This article will go over the settings supported to make your WalkMe implementations accessible to all of your users, as well as how to activate and use them while building. For more general information on accessibility in WalkMe and the standards we support, please read the following article: Accessibility in WalkMe
WalkMe elements have ARIA tags and semantic HTML markup to support assistive technology with identifying their structure, roles and functionality.
The complete functionality of all WalkMe components is accessible through a keyboard interface.
For example, use the TAB key to navigate through clickable elements like Launchers, menu items, and buttons, use the Enter key to click on action buttons, and use the ESC key to close dialogs like balloons, ShoutOuts, and the WalkMe Menu.
Focus Order and Focus Visible
WalkMe sets a predefined focus order for its various elements, and displays a visible border around elements that receive focus, making the experience consistent, predictable, and logical.
Screen Reader Availability
WalkMe focuses on the most popular screen readers in the market, along with their common browser combinations:
- JAWS with Chrome and Internet Explorer
- NVDA with Firefox
- VoiceOver with Safari
Activating and Using the Accessibility Tab
Accessibility features are enabled upon request by contacting your Customer Success Manager or WalkMe contact.
Once activated, the Accessibility tab is available in the Step Options menu for Smart Walk-Thrus.
Using the Balloon Focus toggles
Screen readers are able to identify elements in the UI that are in-focus, meaning elements that are selected where the user may decide to interact with them. For example, a screen reader may identify that a specific text field is in-focus, giving the user the option to add input or move to another element. This is visually shown as an outline by most web browsers. To change which element is in focus with a screen reader, users often use their keyboard to navigate the UI.
Based on accessibility best practices, WalkMe announces and focuses the screen reader on balloons when they appear on-screen. The keyboard focus is also locked to the balloon and the specific element selected, making it easy for the user to interact with the on-screen guidance. This gives the end user a similar experience to the visual user. If, however, you wish the screen reader and keyboard navigation to be able to move through all interactive elements and fields and provide the full context of the UI, you may alter the default settings.
Balloon Focus allows you to modify how screen readers focus and navigate UI elements when WalkMe balloons appear on-screen.
- Auto-focus grab: By turning this toggle to OFF, the given balloon’s focus-stealing behavior will be canceled, and it will not automatically retain focus upon appearance (only when tabbed to).
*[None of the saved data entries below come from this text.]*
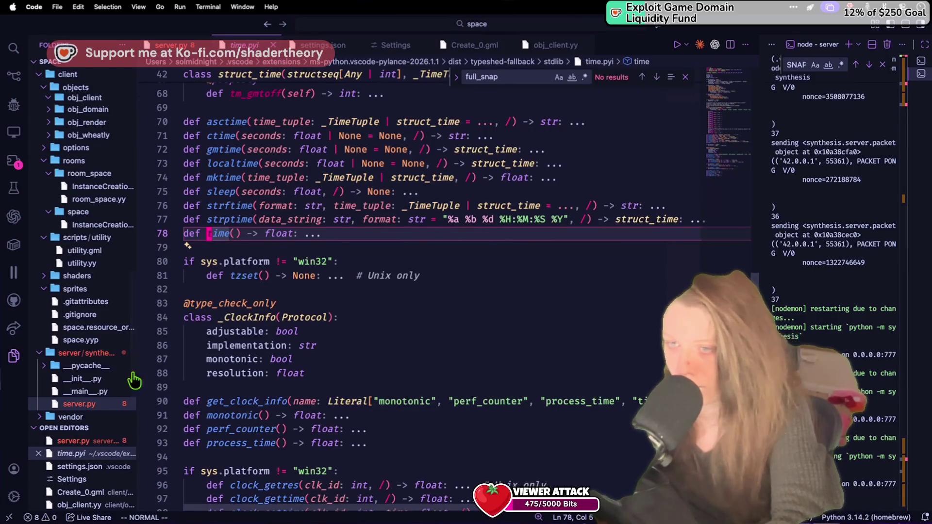
# Insert a def validate(self): line in the player class just above switch_state.
pyautogui.click(105, 405)
pyautogui.press('i')
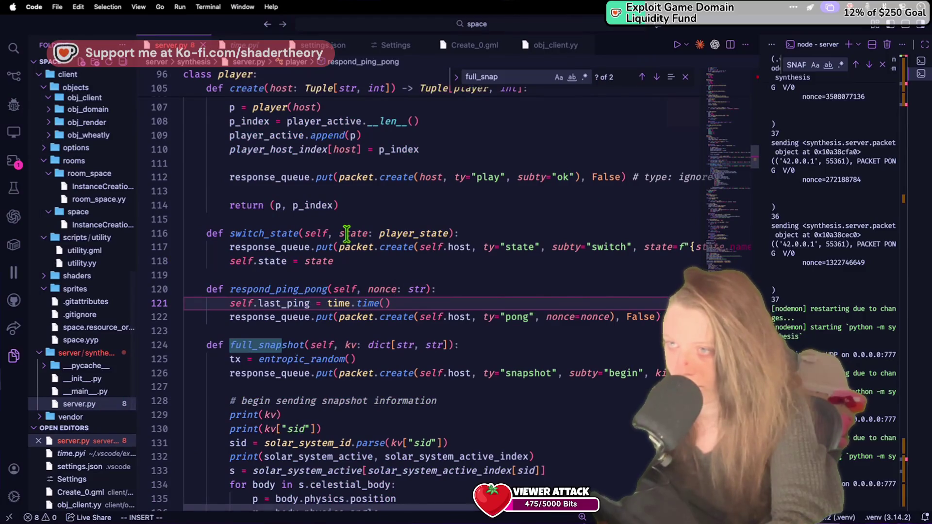
pyautogui.click(300, 227)
pyautogui.press('Return')
pyautogui.press('Return')
pyautogui.press('Up')
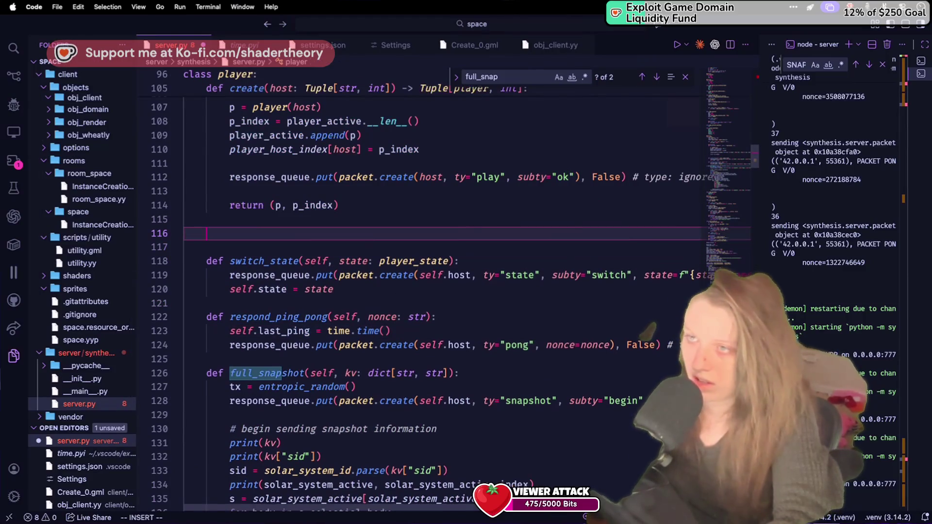
pyautogui.write('def validate()self')
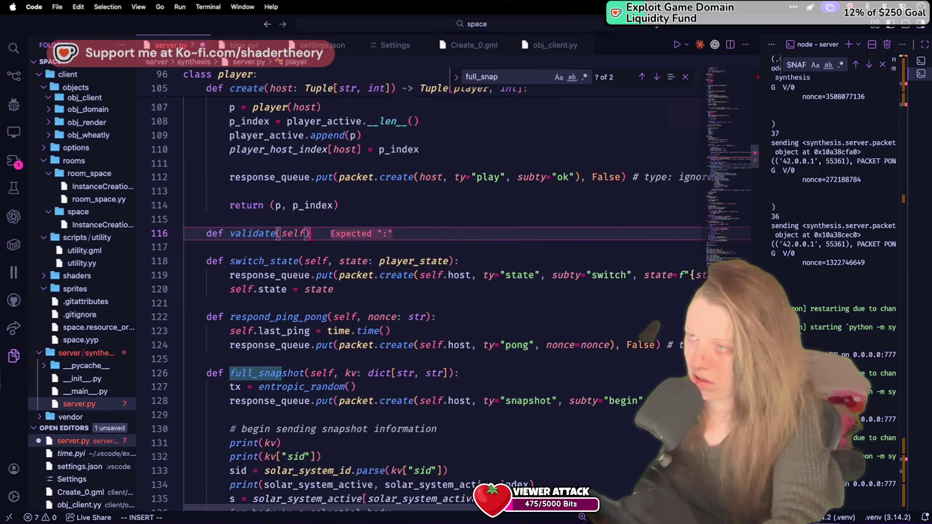
pyautogui.write(':')
pyautogui.scroll(8, 272, 225)
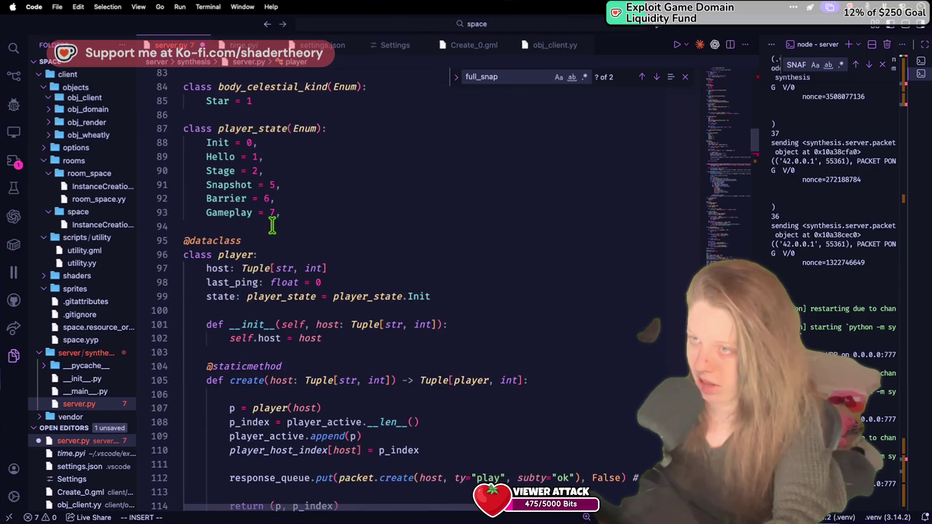
# Add a valid: bool = True field to the player dataclass and save server.py.
pyautogui.click(320, 312)
pyautogui.write('valid: bool')
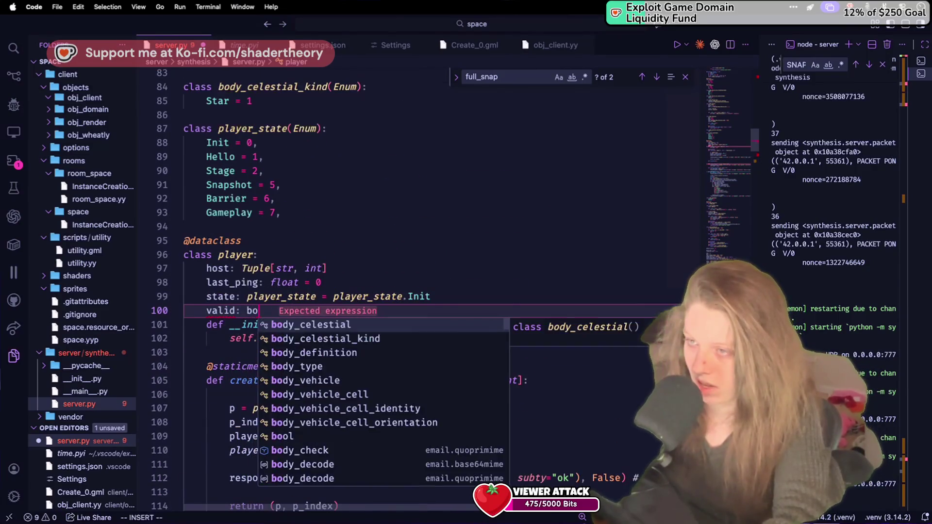
pyautogui.press('Return')
pyautogui.press('Return')
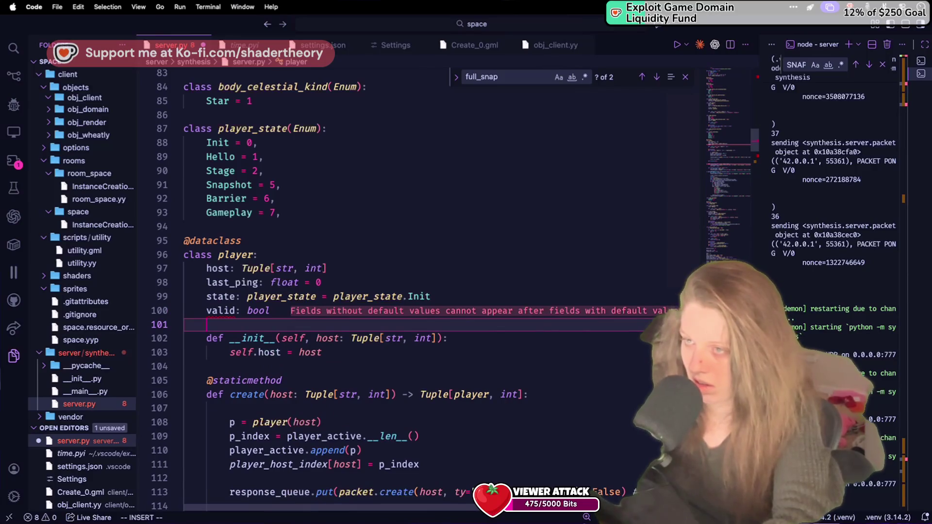
pyautogui.scroll(-3, 330, 378)
pyautogui.click(333, 369)
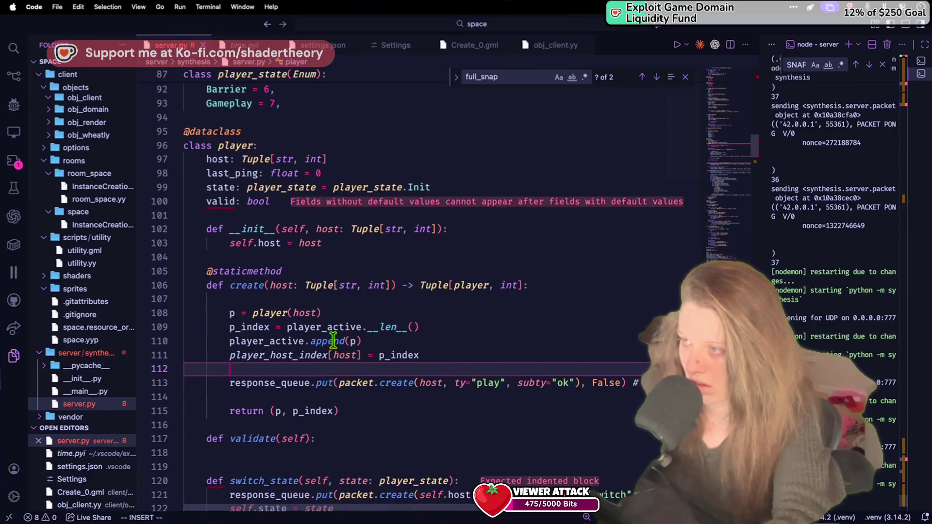
pyautogui.click(350, 202)
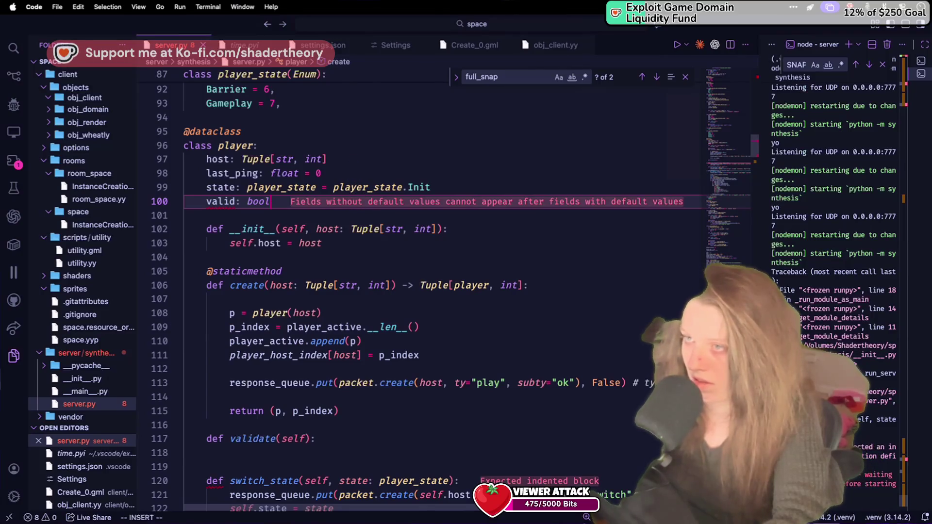
pyautogui.write('= ')
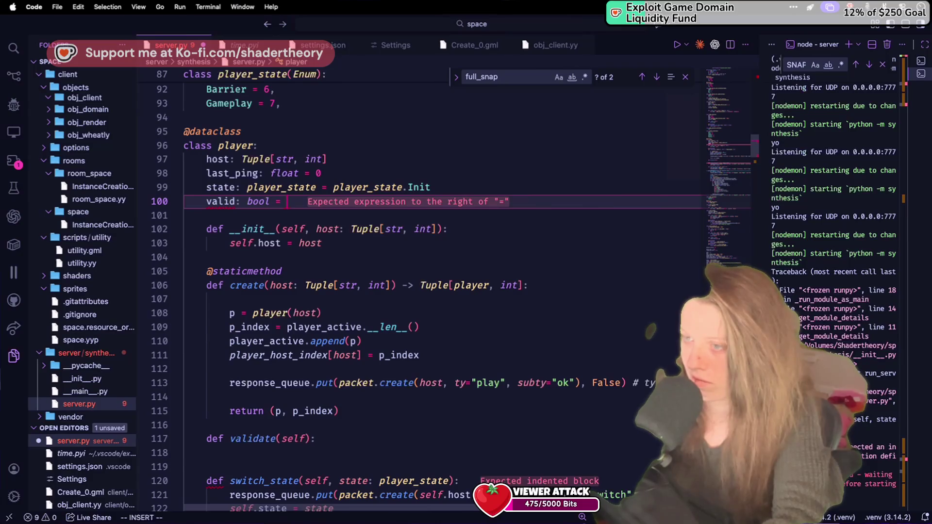
pyautogui.write('True')
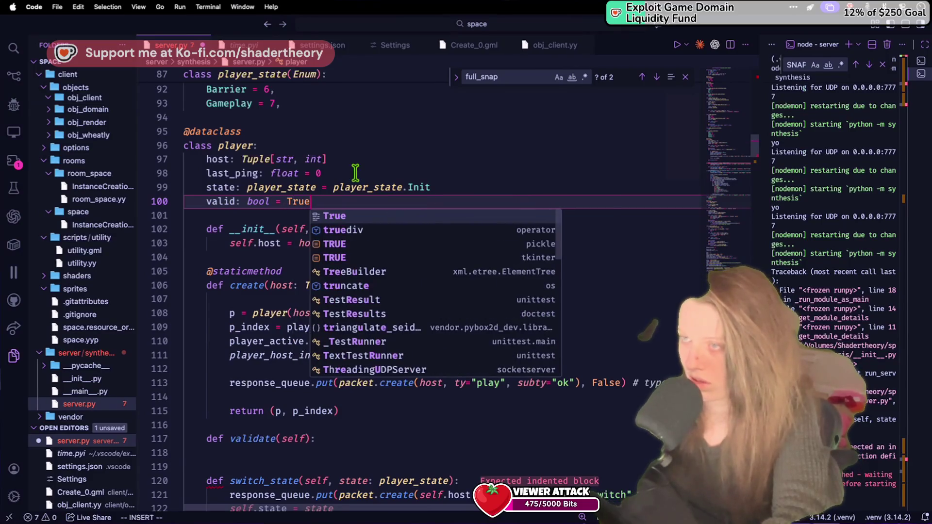
pyautogui.click(256, 327)
pyautogui.press('ctrl+s')
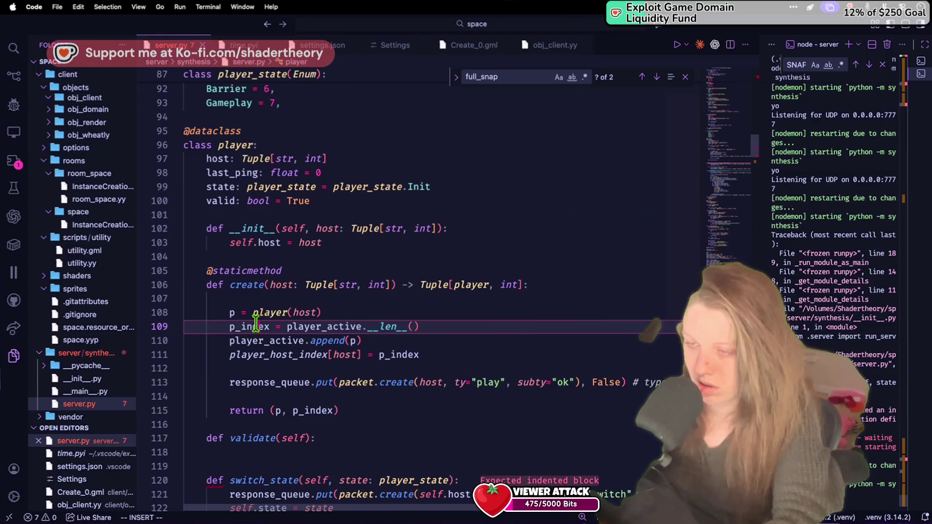
pyautogui.scroll(-2, 272, 451)
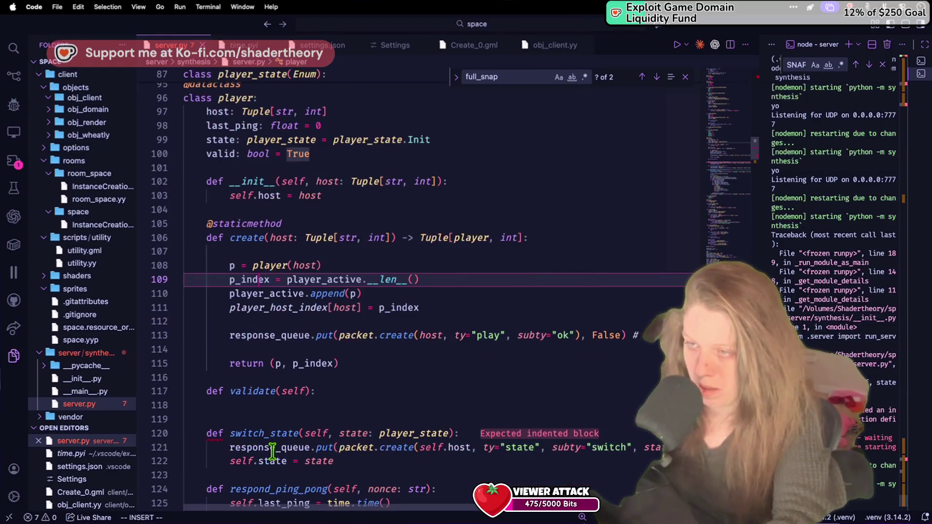
pyautogui.click(239, 403)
- Focus lock: By default, keyboard focus will be locked around the balloon and its captured elements, and keyboard users can’t navigate away. Turning this toggle to OFF will disable this behavior for the specific balloon, and the keyboard user will be able to navigate to the rest of the page. Focus lock does not mean the user can’t stop a Walk-Thru; this option is always available by clicking ESC.
Spotlight is not supported when using the Balloon Focus toggles. If is turned on, the following warning will be displayed and the toggles will be disabled because focus will be locked and retained on that particular balloon:
Using ARIA configuration (currently only aria-label)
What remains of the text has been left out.